Would I come home? she wanted to know.
I could collect evidence about how the city was run from inside it, the journalist part of me reasoned. This seemed likely then, as do all untested ideas.
The notion of evidence had taken on great importance to me during my time in Burundi. If I couldn’t find the paperwork, the written background to support an idea, it was hard for me to believe in it. This was, I can see now, a facile response to all that had been erased. I was still writing everything down, as I had learned to do during high school in the Yellow House, especially the rote detail, as if by doing so, I was making things real, findable, fighting disappearance.
When I was finally able to reach my mother by Skype to tell her that I had accepted an interview with Ray Nagin, her voice went from cheer to disbelief.

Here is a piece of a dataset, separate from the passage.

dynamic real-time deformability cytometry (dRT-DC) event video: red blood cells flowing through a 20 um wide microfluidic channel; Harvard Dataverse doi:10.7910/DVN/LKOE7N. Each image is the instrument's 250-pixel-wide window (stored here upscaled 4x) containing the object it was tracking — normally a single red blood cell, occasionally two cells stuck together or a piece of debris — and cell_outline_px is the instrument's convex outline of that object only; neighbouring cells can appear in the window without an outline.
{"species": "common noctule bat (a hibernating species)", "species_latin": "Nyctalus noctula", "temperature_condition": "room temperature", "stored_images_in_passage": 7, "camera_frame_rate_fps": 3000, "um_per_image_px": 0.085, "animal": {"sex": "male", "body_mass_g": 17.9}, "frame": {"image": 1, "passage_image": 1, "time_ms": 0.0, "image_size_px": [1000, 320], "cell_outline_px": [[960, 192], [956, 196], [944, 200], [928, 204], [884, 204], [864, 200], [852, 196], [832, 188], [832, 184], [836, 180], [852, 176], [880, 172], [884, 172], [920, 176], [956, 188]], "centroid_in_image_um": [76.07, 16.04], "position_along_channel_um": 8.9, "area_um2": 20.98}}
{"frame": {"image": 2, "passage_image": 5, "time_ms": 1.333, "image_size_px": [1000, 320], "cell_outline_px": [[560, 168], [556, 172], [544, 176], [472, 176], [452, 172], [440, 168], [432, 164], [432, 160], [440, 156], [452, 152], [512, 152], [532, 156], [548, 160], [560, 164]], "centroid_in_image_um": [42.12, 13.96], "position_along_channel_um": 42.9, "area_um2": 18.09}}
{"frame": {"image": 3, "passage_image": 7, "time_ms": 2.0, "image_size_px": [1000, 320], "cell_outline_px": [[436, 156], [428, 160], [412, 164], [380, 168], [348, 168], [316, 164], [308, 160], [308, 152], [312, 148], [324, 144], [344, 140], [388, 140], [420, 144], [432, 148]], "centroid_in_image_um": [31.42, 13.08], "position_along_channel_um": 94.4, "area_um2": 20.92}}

You did? She was not happy.
When I returned to New Orleans from Burundi, I did so with the intention of living there for a long while. It would mark the first time I lived and worked in the city for a continuous stretch as an adult. In January 2008, I interviewed for the speechwriting job in the mayor’s office on Perdido Street. I knew vaguely the direction of city hall, having entered it once before in the early nineties when Mom and I visited the tax assessor’s office. I recall our not being able to find the entrance. How once we were inside, the air was cold, the floor sky-blue marble, the elevator cranky. I had a weak bladder from always holding everything in for too long and the bathroom was hard to find. Once we found it, it required a key. I peed myself. For this reason and for a long time, I associated city hall with locked doors that should have been open—bureaucracy’s essence. The discomfort of the wetness I carried around that day made the memory stick. And the fact that the tax assessor was not in. After all of that. Mom and I turned around, headed back to the parking garage, and drove the seven miles over the interstate to the Yellow House, feeling that the trip and my public humiliation had been in vain.